I scanned the north end. Habit. I didn’t expect him to be there. I’d basically avoided him for a week, and two days ago I’d walked out of the dorm while he lay facing the wall.
But he was there.
Three rows higher than his usual spot. No Maya today. Austen, arms crossed, face unreadable behind his glasses. He was wearing his own coat, not my hoodie.
My heart hammered a rhythm that had nothing to do with hockey. He showed up. Even after I failed every variable, he showed up.
Show me tomorrow, he’d said.
I pulled my mask down. Okay. Watch this.
Puck drop.
Stonehill came out flying, a swirl of white and navy flooding the zone. They were fast, desperate for a playoff spot, and they knew I was playing injured. They tested the shoulder immediately.
First shift: A dump-in chased down by their forecheck. The puck cycled to the point.
My heart hammered against my ribs—the old panic, the noise. I wanted to crouch lower. I wanted to tense up.
Austen’s voice drifted through the static in my head. “Quiet the eye. Slow the input.”
I took a breath and stopped scanning the chaos of legs and sticks. I locked my gaze on the puck carrier’s blade.
Visual attachment.
The defenseman walked the blue line and fired.
Old Luke would have lunged. Old Luke would have tried to punch the puck into the netting to look dominant.
New Luke did less. I didn’t reach. I didn’t lunge. I made a six-inch shuffle to the right. Economy of movement. Distance equals time. If I moved less, I had more time to react.
Thud.
Blocker save.
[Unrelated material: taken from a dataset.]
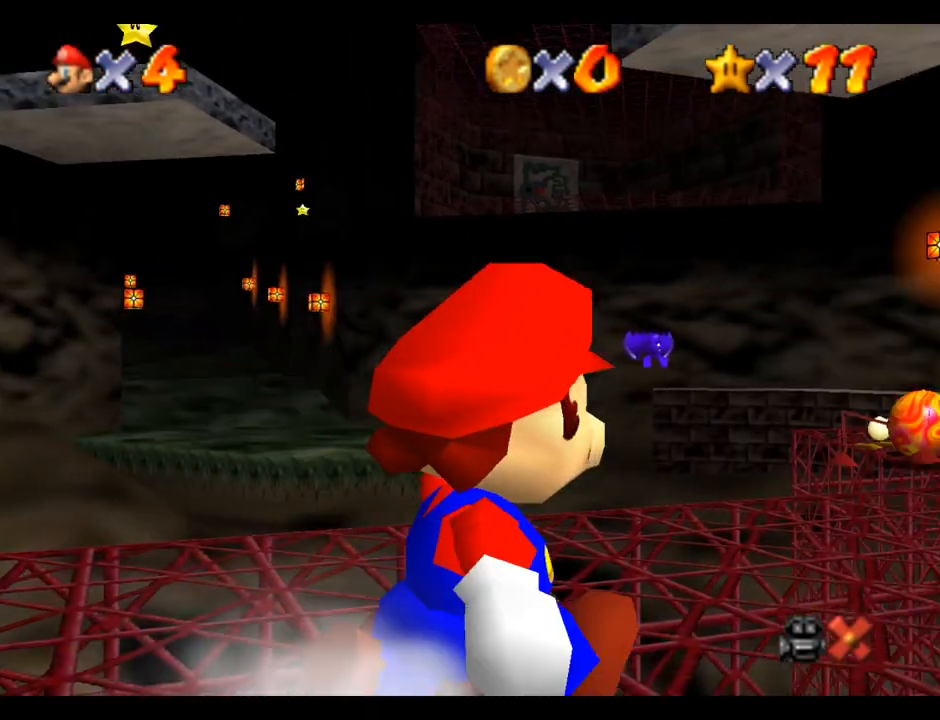
{"buttons": [], "left_stick": "up", "right_stick": "center", "events": [[300, "left_stick", "up"]]}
I didn’t punch at it; I angled the board, steering the puck gently into the corner, away from the danger zone.
Controlled. Quiet.
“Nice steer, Monk,” Ryan called, collecting the rebound.
Another shot thirty seconds later—low glove. I dropped into the butterfly, sealing the ice, and swallowed the puck. No rebound.
The crowd noise spiked, a wall of sound, but inside the helmet, it was silent.
I exhaled. The period blurred into an Austen math lesson: shot vectors, clearance angles, probability trees folding down to one outcome at a time. I counted thirteen shots before Stonehill registered a real danger chance.
Power play. They set up the umbrella.
The pass snapped cross-ice, finding a seam through our penalty kill box. It was a one-timer set up for their sniper in the circle.
Old Luke—panic Luke—would have slid early, opening the five-hole.
This Luke waited.
I pushed off my post—a hard, explosive T-push. I arrived at the top of the crease exactly as the stick met the puck. I was square. I was set.
Whap.
The puck hit the NRU logo on my chest protector dead center. I collapsed my shoulders, trapping it against my body like a precious stone.
No rebound. No drama.
The crowd erupted like I’d roofed a breakaway, but I barely nodded. I dropped the puck to the ref’s hand and tapped my posts.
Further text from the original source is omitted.